Solvent-Free Synthesis of Copper Nanoparticles

Solvent-Free Synthesis of Copper Nanoparticles

Author: ChemistryViews.org

Metal nanoparticles (NPs) have useful properties for applications in, e.g, catalysis, optics, or medicine. These properties strongly depend on the particles’ size and shape. Thus, finding improved ways to prepare monodisperse NPs (i.e., NPs with a narrow size distribution) is important. Existing approaches for the synthesis of monodisperse copper NPs, for example, use harmful reducing agents in dilute solutions.

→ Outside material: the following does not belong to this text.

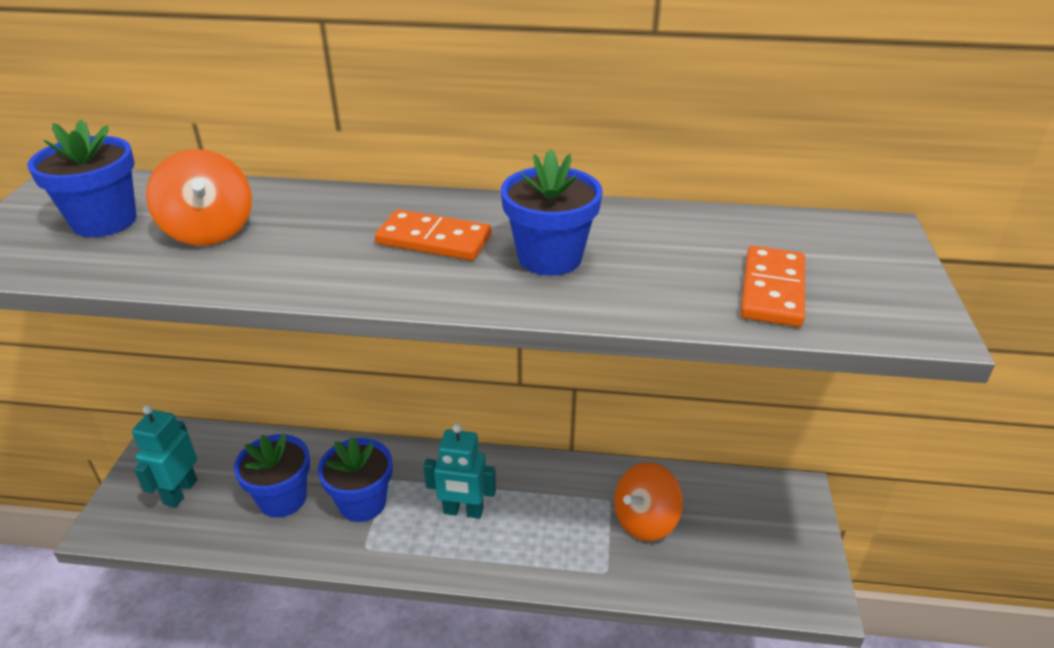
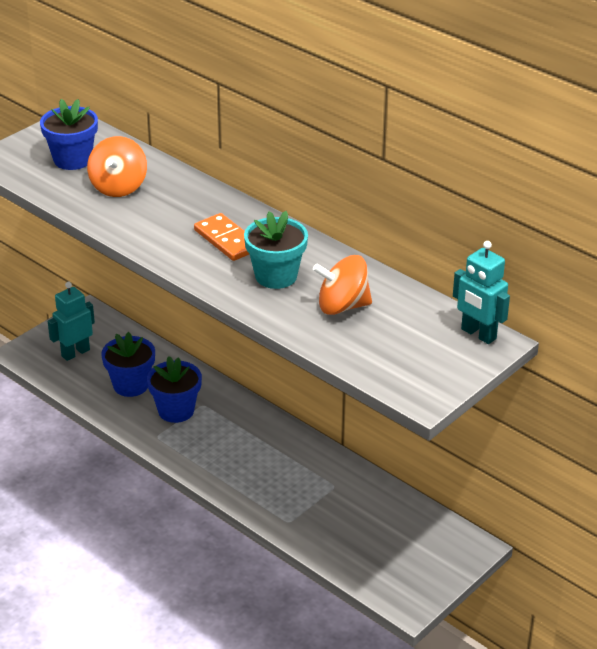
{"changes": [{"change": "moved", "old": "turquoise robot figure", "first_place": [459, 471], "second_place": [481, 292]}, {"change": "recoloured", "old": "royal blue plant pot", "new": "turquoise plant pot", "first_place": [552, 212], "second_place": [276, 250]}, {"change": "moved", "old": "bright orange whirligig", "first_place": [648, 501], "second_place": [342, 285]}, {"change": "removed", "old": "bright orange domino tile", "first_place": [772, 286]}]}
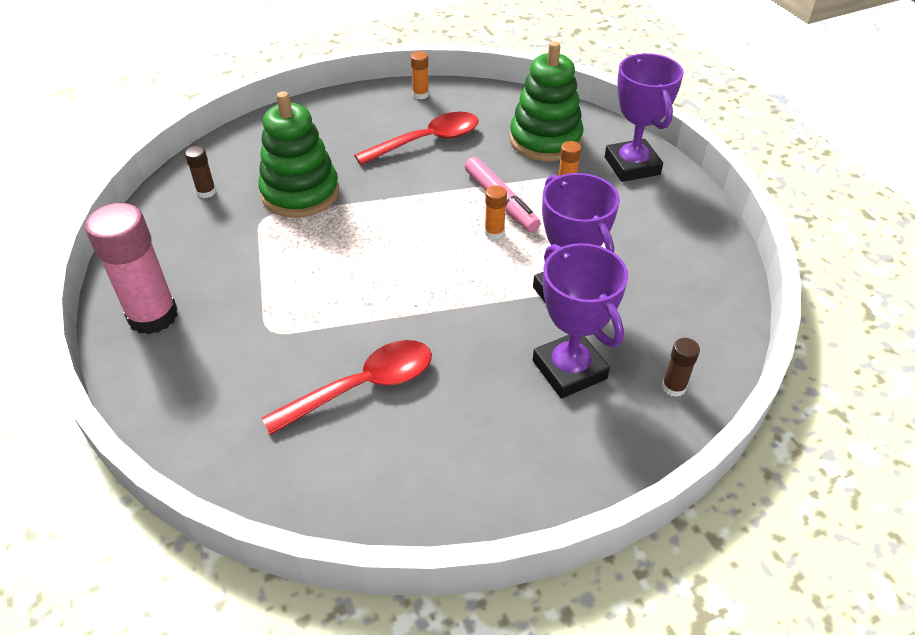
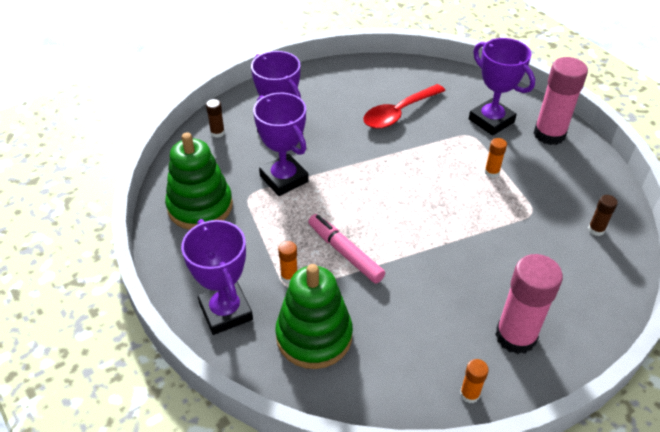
{"changes": [{"change": "moved", "old": "green ring stacker", "first_place": [298, 154], "second_place": [199, 181]}, {"change": "removed", "old": "crimson teaspoon", "first_place": [416, 138]}, {"change": "moved", "old": "bright orange glue", "first_place": [496, 212], "second_place": [495, 158]}, {"change": "added", "new": "royal purple trophy", "second_place": [502, 87]}, {"change": "added", "new": "pink glue", "second_place": [529, 304]}]}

Takanari Togashi, Masato Kurihara, and colleagues, Yamagata University, Japan, have developed a method to synthesize monodisperse Cu NPs based on the thermal decomposition of an oleylamine-coordinated Cu oxalate complex in oleylamine in air without a reducing agent. The team prepared the complex by combining copper oxalate, oleylamine, and methanol in solution and removing the product by centrifugation. The complex was then dried, mixed with oleylamine, and heated to prepare the Cu NPs. During this process, the oxalate was converted to CO2 gas.

The size distribution of the resulting NPs depends strongly on the decomposition temperature and becomes narrower with increasing temperature. NPs synthesized at 260 °C have an average diameter of 13.8 nm. The NPs were obtained in high yields of about 90 %. According to the researchers, the developed thermal decomposition of alkylamine-oxalate complexes is a useful approach for the synthesis of monodisperse metal NPs.